Material shown ::

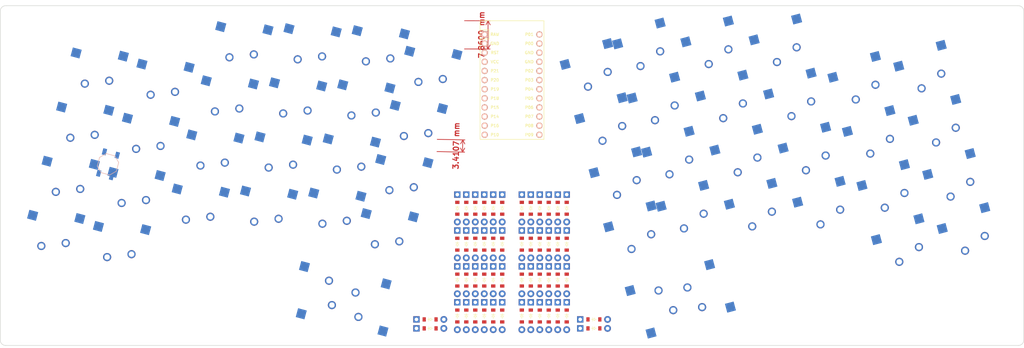
<source format=kicad_pcb>
(kicad_pcb (version 20220131) (generator pcbnew)

  (general
    (thickness 1.6)
  )

  (paper "A3")
  (title_block
    (title "tin52mx_pm")
    (rev "v1.0.0")
    (company "Unknown")
  )

  (layers
    (0 "F.Cu" signal)
    (31 "B.Cu" signal)
    (32 "B.Adhes" user "B.Adhesive")
    (33 "F.Adhes" user "F.Adhesive")
    (34 "B.Paste" user)
    (35 "F.Paste" user)
    (36 "B.SilkS" user "B.Silkscreen")
    (37 "F.SilkS" user "F.Silkscreen")
    (38 "B.Mask" user)
    (39 "F.Mask" user)
    (40 "Dwgs.User" user "User.Drawings")
    (41 "Cmts.User" user "User.Comments")
    (42 "Eco1.User" user "User.Eco1")
    (43 "Eco2.User" user "User.Eco2")
    (44 "Edge.Cuts" user)
    (45 "Margin" user)
    (46 "B.CrtYd" user "B.Courtyard")
    (47 "F.CrtYd" user "F.Courtyard")
    (48 "B.Fab" user)
    (49 "F.Fab" user)
  )

  (setup
    (pad_to_mask_clearance 0.05)
    (pcbplotparams
      (layerselection 0x00010fc_ffffffff)
      (disableapertmacros false)
      (usegerberextensions false)
      (usegerberattributes true)
      (usegerberadvancedattributes true)
      (creategerberjobfile true)
      (dashed_line_dash_ratio 12.000000)
      (dashed_line_gap_ratio 3.000000)
      (svgprecision 4)
      (excludeedgelayer true)
      (plotframeref false)
      (viasonmask false)
      (mode 1)
      (useauxorigin false)
      (hpglpennumber 1)
      (hpglpenspeed 20)
      (hpglpendiameter 15.000000)
      (dxfpolygonmode true)
      (dxfimperialunits true)
      (dxfusepcbnewfont true)
      (psnegative false)
      (psa4output false)
      (plotreference true)
      (plotvalue true)
      (plotinvisibletext false)
      (sketchpadsonfab false)
      (subtractmaskfromsilk true)
      (outputformat 1)
      (mirror false)
      (drillshape 1)
      (scaleselection 1)
      (outputdirectory "")
    )
  )

  (net 0 "")
  (net 1 "P1")
  (net 2 "outer_bottom")
  (net 3 "outer_home")
  (net 4 "outer_top")
  (net 5 "outer_num")
  (net 6 "P0")
  (net 7 "pinky_bottom")
  (net 8 "pinky_home")
  (net 9 "pinky_top")
  (net 10 "pinky_num")
  (net 11 "P2")
  (net 12 "ring_bottom")
  (net 13 "ring_home")
  (net 14 "ring_top")
  (net 15 "ring_num")
  (net 16 "P3")
  (net 17 "middle_bottom")
  (net 18 "middle_home")
  (net 19 "middle_top")
  (net 20 "middle_num")
  (net 21 "P4")
  (net 22 "index_bottom")
  (net 23 "index_home")
  (net 24 "index_top")
  (net 25 "index_num")
  (net 26 "P5")
  (net 27 "inner_bottom")
  (net 28 "inner_home")
  (net 29 "inner_top")
  (net 30 "inner_num")
  (net 31 "outer_thumb")
  (net 32 "inner_thumb")
  (net 33 "P6")
  (net 34 "P7")
  (net 35 "P8")
  (net 36 "P9")
  (net 37 "index_thumb")
  (net 38 "P10")
  (net 39 "P21")
  (net 40 "mirror_outer_bottom")
  (net 41 "mirror_outer_home")
  (net 42 "mirror_outer_top")
  (net 43 "mirror_outer_num")
  (net 44 "P20")
  (net 45 "mirror_pinky_bottom")
  (net 46 "mirror_pinky_home")
  (net 47 "mirror_pinky_top")
  (net 48 "mirror_pinky_num")
  (net 49 "P19")
  (net 50 "mirror_ring_bottom")
  (net 51 "mirror_ring_home")
  (net 52 "mirror_ring_top")
  (net 53 "mirror_ring_num")
  (net 54 "P18")
  (net 55 "mirror_middle_bottom")
  (net 56 "mirror_middle_home")
  (net 57 "mirror_middle_top")
  (net 58 "mirror_middle_num")
  (net 59 "P15")
  (net 60 "mirror_index_bottom")
  (net 61 "mirror_index_home")
  (net 62 "mirror_index_top")
  (net 63 "mirror_index_num")
  (net 64 "P14")
  (net 65 "mirror_inner_bottom")
  (net 66 "mirror_inner_home")
  (net 67 "mirror_inner_top")
  (net 68 "mirror_inner_num")
  (net 69 "mirror_outer_thumb")
  (net 70 "mirror_inner_thumb")
  (net 71 "mirror_index_thumb")
  (net 72 "RAW")
  (net 73 "GND")
  (net 74 "RST")
  (net 75 "VCC")
  (net 76 "P16")

  (footprint "E73:SW_TACT_ALPS_SKQGABE010" (layer "F.Cu") (at 94.673546 113.503341 75))

  (footprint "MX" (layer "F.Cu") (at 267.132595 95.103094 15))

  (footprint "MX" (layer "F.Cu") (at 167.84762 152.987577 -105))

  (footprint "ComboDiode" (layer "F.Cu") (at 209.909589 155.756201 -90))

  (footprint "MX" (layer "F.Cu") (at 87.956032 101.868265 165))

  (footprint "MX" (layer "F.Cu") (at 233.515125 101.393268 15))

  (footprint "MX" (layer "F.Cu") (at 172.768898 131.530154 -15))

  (footprint "MX" (layer "F.Cu") (at 334.4783 132.00515 15))

  (footprint "ComboDiode" (layer "F.Cu") (at 191.949589 145.756201 -90))

  (footprint "MX" (layer "F.Cu") (at 151.264159 80.034651 165))

  (footprint "ComboDiode" (layer "F.Cu") (at 229.979589 159.206201))

  (footprint "MX" (layer "F.Cu") (at 152.779177 148.95 75))

  (footprint "MX" (layer "F.Cu") (at 176.806476 116.461711 -15))

  (footprint "ComboDiode" (layer "F.Cu") (at 194.449589 135.756201 -90))

  (footprint "MX" (layer "F.Cu") (at 128.224621 94.540867 -15))

  (footprint "ComboDiode" (layer "F.Cu") (at 184.379589 159.206201))

  (footprint "MX" (layer "F.Cu") (at 322.365568 86.799822 -165))

  (footprint "MX" (layer "F.Cu") (at 102.241016 120.03449 165))

  (footprint "ComboDiode" (layer "F.Cu") (at 201.949589 145.756201 -90))

  (footprint "ComboDiode" (layer "F.Cu") (at 184.379589 156.706201))

  (footprint "MX" (layer "F.Cu") (at 267.132595 95.103094 -165))

  (footprint "MX" (layer "F.Cu") (at 110.31617 89.897604 165))

  (footprint "ComboDiode" (layer "F.Cu") (at 219.909589 155.756201 -90))

  (footprint "ComboDiode" (layer "F.Cu") (at 196.949589 135.756201 -90))

  (footprint "ComboDiode" (layer "F.Cu") (at 209.909589 125.756201 -90))

  (footprint "ComboDiode" (layer "F.Cu") (at 196.949589 125.756201 -90))

  (footprint "ComboDiode" (layer "F.Cu") (at 219.909589 135.756201 -90))

  (footprint "MX" (layer "F.Cu") (at 180.844053 101.393268 165))

  (footprint "ComboDiode" (layer "F.Cu") (at 201.949589 135.756201 -90))

  (footprint "ComboDiode" (layer "F.Cu") (at 199.449589 155.756201 -90))

  (footprint "MX" (layer "F.Cu") (at 271.170173 110.171537 15))

  (footprint "MX" (layer "F.Cu") (at 180.844053 101.393268 -15))

  (footprint "ComboDiode" (layer "F.Cu") (at 196.949589 145.756201 -90))

  (footprint "ComboDiode" (layer "F.Cu") (at 212.409589 145.756201 -90))

  (footprint "MX" (layer "F.Cu") (at 110.31617 89.897604 -15))

  (footprint "ComboDiode" (layer "F.Cu") (at 204.449589 155.756201 -90))

  (footprint "MX" (layer "F.Cu") (at 244.093057 80.596878 15))

  (footprint "MX" (layer "F.Cu") (at 143.189005 110.171537 165))

  (footprint "MX" (layer "F.Cu") (at 132.262198 79.472424 -15))

  (footprint "MX" (layer "F.Cu") (at 241.590279 131.530154 15))

  (footprint "ComboDiode" (layer "F.Cu") (at 217.409589 145.756201 -90))

  (footprint "MX" (layer "F.Cu") (at 308.080584 104.966047 -165))

  (footprint "MX" (layer "F.Cu") (at 229.477548 86.324825 -165))

  (footprint "ComboDiode" (layer "F.Cu") (at 229.979589 156.706201))

  (footprint "MX" (layer "F.Cu") (at 326.403145 101.868265 15))

  (footprint "MX" (layer "F.Cu") (at 316.155739 135.102933 15))

  (footprint "ProMicro" (layer "F.Cu") (at 207.179589 91.324825 -90))

  (footprint "MX" (layer "F.Cu") (at 151.264159 80.034651 -15))

  (footprint "MX" (layer "F.Cu") (at 248.130634 95.665321 -165))

  (footprint "ComboDiode" (layer "F.Cu") (at 196.949589 155.756201 -90))

  (footprint "MX" (layer "F.Cu") (at 275.20775 125.23998 15))

  (footprint "ComboDiode" (layer "F.Cu") (at 212.409589 125.756201 -90))

  (footprint "ComboDiode" (layer "F.Cu") (at 217.409589 135.756201 -90))

  (footprint "MX" (layer "F.Cu") (at 147.226582 95.103094 -15))

  (footprint "MX" (layer "F.Cu") (at 91.993609 86.799822 165))

  (footprint "MX" (layer "F.Cu") (at 275.20775 125.23998 -165))

  (footprint "MX" (layer "F.Cu") (at 79.880878 132.00515 -15))

  (footprint "MX" (layer "F.Cu") (at 252.168211 110.733764 -165))

  (footprint "MX" (layer "F.Cu") (at 128.224621 94.540867 165))

  (footprint "MX" (layer "F.Cu") (at 294.209711 124.677753 -165))

  (footprint "MX" (layer "F.Cu") (at 330.440722 116.936707 -165))

  (footprint "MX" (layer "F.Cu") (at 167.84762 152.987577 75))

  (footprint "MX" (layer "F.Cu") (at 83.918455 116.936707 165))

  (footprint "MX" (layer "F.Cu")
    (tedit 5DD4F656) (tstamp 76ee303c-1cfc-45a8-ae72-af3efaba6c47)
    (at 286.134556 94.540867 15)
    (attr through_hole)
    (fp_text reference "S74" (at 0 0) (layer "F.SilkS") hide
        (effects (font (size 1.27 1.27) (thickness 0.15)))
      (tstamp dd4f23cd-8f89-457c-8b93-3828f8c20a8d)
    )
    (fp_text value "" (at 0 0) (layer "F.SilkS") hide
        (effects (font (size 1.27 1.27) (thickness 0.15)))
      (tstamp e4d60aa0-829b-452e-a0b4-f0b282cbe2f3)
    )
    (fp_line (start -9.5 -9.5) (end 9.5 -9.5)
      (stroke (width 0.15) (type solid)) (layer "Dwgs.User") (tstamp 356199c8-c0f7-4995-bef0-53ad752a30c5))
    (fp_line (start -9.5 9.5) (end -9.5 -9.5)
      (stroke (width 0.15) (type solid)) (layer "Dwgs.User") (tstamp 0fe3ebe2-61a9-477a-a657-d783c4c4d70e))
    (fp_line (start -7 -6) (end -7 -7)
      (stroke (width 0.15) (type solid)) (layer "Dwgs.User") (tstamp ac81fb15-6f1a-451b-a962-fb87ffd26f6b))
    (fp_line (start -7 7) (end -7 6)
      (stroke (width 0.15) (type solid)) (layer "Dwgs.User") (tstamp 06b6db7e-5210-41ec-a47b-0127ebbe0786))
    (fp_line (start -7 7) (end -6 7)
      (stroke (width 0.15) (type solid)) (layer "Dwgs.User") (tstamp 741879e3-3045-40c7-849d-7f437c35ee91))
    (fp_line (start -6 -7) (end -7 -7)
      (stroke (width 0.15) (type solid)) (layer "Dwgs.User") (tstamp 6ee71a3c-fedb-4cc6-a3c6-f3d6f3ac6767))
    (fp_line (start 6 7) (end 7 7)
      (stroke (width 
... [288148 chars truncated]
</source>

Exercise directions :: Lines of the material that contain the word "start" are to be gathered.

Response to the task ::
    (fp_line (start -9.5 -9.5) (end 9.5 -9.5)
    (fp_line (start -9.5 9.5) (end -9.5 -9.5)
    (fp_line (start -7 -6) (end -7 -7)
    (fp_line (start -7 7) (end -7 6)
    (fp_line (start -7 7) (end -6 7)
    (fp_line (start -6 -7) (end -7 -7)
    (fp_line (start 6 7) (end 7 7)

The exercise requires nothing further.